Research suggests that yellow should be used in small doses because it’s the least favorite color for adults. Another experiment found that people were more sensitive to noise in rooms that were painted yellow. Productivity certainly won’t be improved if employees don’t like being surrounded by yellow walls that make the room seem noisier.

In Dr. Wright’s Color Affects System she notes that yellow is the strongest color psychologically and can help spark creativity as well as memory. She says self-esteem and optimism can also be lifted with a moderate touch of yellow. Given these qualities, yellow may be best in areas where people do a lot of brainstorming, collaboration and creative work.


Green: To Make People More Relaxed at Work

Have you ever wondered why the green room of a television show is green? It might be because green helps calm people down. Color specialists like psychologist Andrew Elliot note that green is found frequently out in nature, and natural surroundings put people in a calmer state. It’s so calming one study found people with Parkinson’s Disease felt better in a green room.

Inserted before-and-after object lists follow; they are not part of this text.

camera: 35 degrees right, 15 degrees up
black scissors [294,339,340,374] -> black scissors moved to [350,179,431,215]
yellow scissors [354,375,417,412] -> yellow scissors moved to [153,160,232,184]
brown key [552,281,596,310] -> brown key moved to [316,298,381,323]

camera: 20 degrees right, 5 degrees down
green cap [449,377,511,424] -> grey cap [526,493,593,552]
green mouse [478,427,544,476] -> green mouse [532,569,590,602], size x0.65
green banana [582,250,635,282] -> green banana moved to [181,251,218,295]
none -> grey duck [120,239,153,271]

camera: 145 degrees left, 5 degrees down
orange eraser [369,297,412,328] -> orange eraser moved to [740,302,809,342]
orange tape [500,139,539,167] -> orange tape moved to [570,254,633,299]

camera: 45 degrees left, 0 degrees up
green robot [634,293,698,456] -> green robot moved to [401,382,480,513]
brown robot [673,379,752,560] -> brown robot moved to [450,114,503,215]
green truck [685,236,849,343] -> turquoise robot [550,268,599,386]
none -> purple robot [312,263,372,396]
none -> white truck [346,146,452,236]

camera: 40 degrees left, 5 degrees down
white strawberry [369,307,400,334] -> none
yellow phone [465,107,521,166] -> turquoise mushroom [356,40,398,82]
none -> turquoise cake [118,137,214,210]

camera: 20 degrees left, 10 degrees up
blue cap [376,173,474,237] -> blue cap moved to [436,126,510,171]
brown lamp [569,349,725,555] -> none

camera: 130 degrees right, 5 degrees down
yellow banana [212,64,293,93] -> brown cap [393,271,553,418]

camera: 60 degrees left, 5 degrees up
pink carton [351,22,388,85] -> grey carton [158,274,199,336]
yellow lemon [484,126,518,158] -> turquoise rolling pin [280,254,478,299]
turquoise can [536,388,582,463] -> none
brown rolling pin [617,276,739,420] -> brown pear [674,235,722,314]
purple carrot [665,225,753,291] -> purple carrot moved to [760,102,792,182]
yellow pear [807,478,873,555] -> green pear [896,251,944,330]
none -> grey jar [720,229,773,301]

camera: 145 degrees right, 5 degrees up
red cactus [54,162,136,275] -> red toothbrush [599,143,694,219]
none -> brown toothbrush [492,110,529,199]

Get a double dose of the calming benefit by adding green plants around the office, especially in areas like the front lobby and break rooms, where relaxation is the goal.

Another interesting fact is the human eye can pick up more shades of green than any other color. Again, this is most likely because of its prevalence in the natural world. We’re so used to seeing shades of green, it’s considered to be a good background color that will be noticeable without distracting people and won’t cause eye fatigue.


Purple: To Increase the Perception of Value

When you need a boost of confidence purple hues can help give you an edge. For centuries purple has been associated with royalty and things that are regal in nature. It’s also believed to heighten mental awareness, which is a benefit for all of you thinkers out there! If you have a meditation room, purple would be the prime paint color.

You may not find as many purposes for purple around the office, but you may want to seriously consider using it for branding and packaging. Purple tends to give the perception of high value and luxury.

Orange: To Raise Activity and Productivity Levels

Surprisingly, some research suggests orange may be the best color to use around the office to boost productivity. It’s like mixing the best of red and yellow together. Orange imparts the idea of activity, enthusiasm and endurance – three things that definitely improve productivity.

But orange can be a double-edged sword. It solicits a stronger reaction than any other color, both positively and negatively. People tend to either love it or hate it. Men in particular are turned off by orange hues. That means, like yellow, it’s best used as an accent color.


Cultural norms, trends and past experiences can all influence the way a person reacts to a certain color. Despite all these outside factors, people appear to have universal, innate reactions to many hues. Before going with basic white and beige (which could lower productivity levels) think about how you could use color around the office to make employees happier, relaxed and more productive.